On December 6, 2013, Kadji signed a three-month contract with New Yorker Phantoms Braunschweig of the Basketball Bundesliga. On January 7, 2014, he parted ways with Phantoms after appearing in just five games. On January 25, he was acquired by the Rio Grande Valley Vipers of the NBA Development League. He spent the rest of the 2013–14 season with the Vipers, averaging 6.2 points and 3.5 rebounds in 20 games.

===2014–15 season===
In July 2014, Kadji joined the Milwaukee Bucks for the 2014 NBA Summer League. On August 19, 2014, he signed a one-year deal with Aries Trikala of the Greek Basket League. On February 14, 2015, he left Trikala and signed with Dinamo Sassari of the Italian Serie A for the rest of the season.

===2015–16 season===
On July 11, 2015, Kadji signed with Enel Brindisi, also of the Serie A, for the 2015–16 season. On February 1, 2016, he left Brindisi and returned to his former team Dinamo Sassari for the rest of the season.

===2016–17 season===
On July 23, 2016, Kadji signed with Lithuanian club Lietuvos rytas Vilnius. On October 2, 2016, he parted ways with Lietuvos rytas after three games and signed with Turkish club Trabzonspor for the rest of the season.

===2017–18 & 2018–19 season===
On June 9, 2017, Kadji signed with Turkish club Tofaş for the 2017–18 season.

===2019–20 season===
On September 14, 2019, he has signed with Estudiantes of the Spanish Liga ACB.
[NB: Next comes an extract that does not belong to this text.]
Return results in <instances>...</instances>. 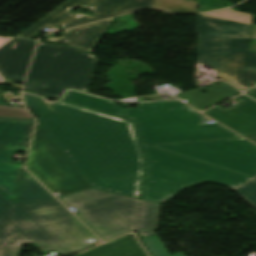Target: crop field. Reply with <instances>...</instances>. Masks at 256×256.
<instances>
[{"instance_id":"crop-field-1","label":"crop field","mask_w":256,"mask_h":256,"mask_svg":"<svg viewBox=\"0 0 256 256\" xmlns=\"http://www.w3.org/2000/svg\"><path fill=\"white\" fill-rule=\"evenodd\" d=\"M39 119L93 188L139 198L143 155L133 125L78 106L48 103Z\"/></svg>"},{"instance_id":"crop-field-2","label":"crop field","mask_w":256,"mask_h":256,"mask_svg":"<svg viewBox=\"0 0 256 256\" xmlns=\"http://www.w3.org/2000/svg\"><path fill=\"white\" fill-rule=\"evenodd\" d=\"M98 238L26 171L23 172L1 256H18L31 242L43 254L65 255L94 246Z\"/></svg>"},{"instance_id":"crop-field-3","label":"crop field","mask_w":256,"mask_h":256,"mask_svg":"<svg viewBox=\"0 0 256 256\" xmlns=\"http://www.w3.org/2000/svg\"><path fill=\"white\" fill-rule=\"evenodd\" d=\"M252 15L232 8L199 14L196 62L245 90L256 84V54L250 51Z\"/></svg>"},{"instance_id":"crop-field-4","label":"crop field","mask_w":256,"mask_h":256,"mask_svg":"<svg viewBox=\"0 0 256 256\" xmlns=\"http://www.w3.org/2000/svg\"><path fill=\"white\" fill-rule=\"evenodd\" d=\"M102 240L128 231L156 235L161 204L93 188L58 197ZM63 203V204H64Z\"/></svg>"},{"instance_id":"crop-field-5","label":"crop field","mask_w":256,"mask_h":256,"mask_svg":"<svg viewBox=\"0 0 256 256\" xmlns=\"http://www.w3.org/2000/svg\"><path fill=\"white\" fill-rule=\"evenodd\" d=\"M124 117L135 122L147 144L239 136L218 123L204 124L205 116L181 101L140 103Z\"/></svg>"},{"instance_id":"crop-field-6","label":"crop field","mask_w":256,"mask_h":256,"mask_svg":"<svg viewBox=\"0 0 256 256\" xmlns=\"http://www.w3.org/2000/svg\"><path fill=\"white\" fill-rule=\"evenodd\" d=\"M146 179L142 198L162 203L179 190L214 181L236 187L251 177L143 145Z\"/></svg>"},{"instance_id":"crop-field-7","label":"crop field","mask_w":256,"mask_h":256,"mask_svg":"<svg viewBox=\"0 0 256 256\" xmlns=\"http://www.w3.org/2000/svg\"><path fill=\"white\" fill-rule=\"evenodd\" d=\"M96 63L89 52L40 42L24 89L55 98L67 87L86 92Z\"/></svg>"},{"instance_id":"crop-field-8","label":"crop field","mask_w":256,"mask_h":256,"mask_svg":"<svg viewBox=\"0 0 256 256\" xmlns=\"http://www.w3.org/2000/svg\"><path fill=\"white\" fill-rule=\"evenodd\" d=\"M76 6L88 8L96 15L91 17L78 13L71 18L73 14L67 12ZM142 8H154L165 12L192 13L198 10V1L193 0H68L58 8L41 18L39 21L25 29L17 37L30 38L35 33L48 25L63 23L67 18L68 21L61 25L64 29L90 22L105 19L118 14L139 10Z\"/></svg>"},{"instance_id":"crop-field-9","label":"crop field","mask_w":256,"mask_h":256,"mask_svg":"<svg viewBox=\"0 0 256 256\" xmlns=\"http://www.w3.org/2000/svg\"><path fill=\"white\" fill-rule=\"evenodd\" d=\"M26 168L61 195L91 187L40 122L36 124Z\"/></svg>"},{"instance_id":"crop-field-10","label":"crop field","mask_w":256,"mask_h":256,"mask_svg":"<svg viewBox=\"0 0 256 256\" xmlns=\"http://www.w3.org/2000/svg\"><path fill=\"white\" fill-rule=\"evenodd\" d=\"M156 147L252 177L256 176V146L243 138L157 145Z\"/></svg>"},{"instance_id":"crop-field-11","label":"crop field","mask_w":256,"mask_h":256,"mask_svg":"<svg viewBox=\"0 0 256 256\" xmlns=\"http://www.w3.org/2000/svg\"><path fill=\"white\" fill-rule=\"evenodd\" d=\"M34 120L0 118V190L16 199L23 168L7 163L11 149L27 150Z\"/></svg>"},{"instance_id":"crop-field-12","label":"crop field","mask_w":256,"mask_h":256,"mask_svg":"<svg viewBox=\"0 0 256 256\" xmlns=\"http://www.w3.org/2000/svg\"><path fill=\"white\" fill-rule=\"evenodd\" d=\"M240 97L246 101L227 109L216 106L203 113L243 136L256 134V102L245 95Z\"/></svg>"},{"instance_id":"crop-field-13","label":"crop field","mask_w":256,"mask_h":256,"mask_svg":"<svg viewBox=\"0 0 256 256\" xmlns=\"http://www.w3.org/2000/svg\"><path fill=\"white\" fill-rule=\"evenodd\" d=\"M35 43L12 39L0 47V73L5 79L23 82Z\"/></svg>"},{"instance_id":"crop-field-14","label":"crop field","mask_w":256,"mask_h":256,"mask_svg":"<svg viewBox=\"0 0 256 256\" xmlns=\"http://www.w3.org/2000/svg\"><path fill=\"white\" fill-rule=\"evenodd\" d=\"M113 20L114 19H110L80 26L65 31L60 38L47 36L45 40L67 44L91 52Z\"/></svg>"},{"instance_id":"crop-field-15","label":"crop field","mask_w":256,"mask_h":256,"mask_svg":"<svg viewBox=\"0 0 256 256\" xmlns=\"http://www.w3.org/2000/svg\"><path fill=\"white\" fill-rule=\"evenodd\" d=\"M77 256H146V254L134 235L127 234Z\"/></svg>"},{"instance_id":"crop-field-16","label":"crop field","mask_w":256,"mask_h":256,"mask_svg":"<svg viewBox=\"0 0 256 256\" xmlns=\"http://www.w3.org/2000/svg\"><path fill=\"white\" fill-rule=\"evenodd\" d=\"M202 90H206L208 92L202 94ZM239 93L241 92L231 87L227 83L222 82L209 88H202L198 90L179 93L178 95L191 102L195 106L199 107L200 109L204 110Z\"/></svg>"},{"instance_id":"crop-field-17","label":"crop field","mask_w":256,"mask_h":256,"mask_svg":"<svg viewBox=\"0 0 256 256\" xmlns=\"http://www.w3.org/2000/svg\"><path fill=\"white\" fill-rule=\"evenodd\" d=\"M63 100L73 102L82 106L90 107L100 111L108 112L117 116H120L124 108L115 104V102L97 98L73 91H67L66 95L63 97Z\"/></svg>"},{"instance_id":"crop-field-18","label":"crop field","mask_w":256,"mask_h":256,"mask_svg":"<svg viewBox=\"0 0 256 256\" xmlns=\"http://www.w3.org/2000/svg\"><path fill=\"white\" fill-rule=\"evenodd\" d=\"M14 201L0 193V248Z\"/></svg>"},{"instance_id":"crop-field-19","label":"crop field","mask_w":256,"mask_h":256,"mask_svg":"<svg viewBox=\"0 0 256 256\" xmlns=\"http://www.w3.org/2000/svg\"><path fill=\"white\" fill-rule=\"evenodd\" d=\"M140 240L144 243V245L147 247L149 252L152 256H170L167 250L165 249L164 245L158 238V236L153 237H143L140 238ZM172 256H185L182 253H177Z\"/></svg>"},{"instance_id":"crop-field-20","label":"crop field","mask_w":256,"mask_h":256,"mask_svg":"<svg viewBox=\"0 0 256 256\" xmlns=\"http://www.w3.org/2000/svg\"><path fill=\"white\" fill-rule=\"evenodd\" d=\"M22 96L26 105L29 107L35 117L49 113V110L46 108L39 97L29 94H22Z\"/></svg>"},{"instance_id":"crop-field-21","label":"crop field","mask_w":256,"mask_h":256,"mask_svg":"<svg viewBox=\"0 0 256 256\" xmlns=\"http://www.w3.org/2000/svg\"><path fill=\"white\" fill-rule=\"evenodd\" d=\"M0 117L29 119L32 116L24 107L0 105Z\"/></svg>"},{"instance_id":"crop-field-22","label":"crop field","mask_w":256,"mask_h":256,"mask_svg":"<svg viewBox=\"0 0 256 256\" xmlns=\"http://www.w3.org/2000/svg\"><path fill=\"white\" fill-rule=\"evenodd\" d=\"M256 207V179L234 189Z\"/></svg>"},{"instance_id":"crop-field-23","label":"crop field","mask_w":256,"mask_h":256,"mask_svg":"<svg viewBox=\"0 0 256 256\" xmlns=\"http://www.w3.org/2000/svg\"><path fill=\"white\" fill-rule=\"evenodd\" d=\"M246 93L256 98V86L247 91Z\"/></svg>"},{"instance_id":"crop-field-24","label":"crop field","mask_w":256,"mask_h":256,"mask_svg":"<svg viewBox=\"0 0 256 256\" xmlns=\"http://www.w3.org/2000/svg\"><path fill=\"white\" fill-rule=\"evenodd\" d=\"M247 139H249L252 142L256 143V135L255 136H251V137H247Z\"/></svg>"},{"instance_id":"crop-field-25","label":"crop field","mask_w":256,"mask_h":256,"mask_svg":"<svg viewBox=\"0 0 256 256\" xmlns=\"http://www.w3.org/2000/svg\"><path fill=\"white\" fill-rule=\"evenodd\" d=\"M177 97H179L177 94H175ZM180 99H182L181 97H179ZM183 101H185L186 103H188L189 105H191L192 107H194L195 109L197 110H200L198 109L197 107H195L194 105L190 104L189 102H187L186 100L182 99Z\"/></svg>"},{"instance_id":"crop-field-26","label":"crop field","mask_w":256,"mask_h":256,"mask_svg":"<svg viewBox=\"0 0 256 256\" xmlns=\"http://www.w3.org/2000/svg\"><path fill=\"white\" fill-rule=\"evenodd\" d=\"M7 40H9V39H7V38H0V45L3 44L4 42H6Z\"/></svg>"},{"instance_id":"crop-field-27","label":"crop field","mask_w":256,"mask_h":256,"mask_svg":"<svg viewBox=\"0 0 256 256\" xmlns=\"http://www.w3.org/2000/svg\"><path fill=\"white\" fill-rule=\"evenodd\" d=\"M2 79H1V77H0V81H1Z\"/></svg>"}]
</instances>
On February 29, 2020, he has signed with Türk Telekom of the Turkish Super League.

===2020–21 season===
On August 17, 2020, Kadji signed with Frutti Extra Bursaspor of the Turkish league.

===2021–22 season===
On July 21, 2021, he has signed with BCM Gravelines-Dunkerque of the LNB Pro A.

===2022–23 season===
On July 23, 2022, he has signed with Hapoel Holon of the Israeli Basketball Premier League. On January 30, 2023, he signed with Limoges CSP of the LNB Pro A.

=== 2023–24 season ===
In September 2023, Kadji was signed by Al-Ahli Jeddah of Saudi Arabia.

=== 2024–25 season ===
On September 21, 2024, Kadji signed a 6-month contract with Kadji Sports Academy (KSA) in Cameroon, after having been the owner and president of the club for the past years already.

On November 16, 2024, Kadji signed with the Rain or Shine Elasto Painters of the Philippine Basketball Association (PBA) as the team's import for the 2024–25 PBA Commissioner's Cup. However, he was replaced by Deon Thompson before playing a game for the team.

On December 23, 2024, Kadji signed with the Beirut Club of the Lebanese Basketball League.

=== 2025–26 season ===
On January 20, 2026, Kadji signed with Al-Ahli of the Bahraini Premier League.

== Personal ==
Kadji is the owner and president of the Kadji Sports Academy (KSA) basketball team. In September 2024, he joined the team as a player.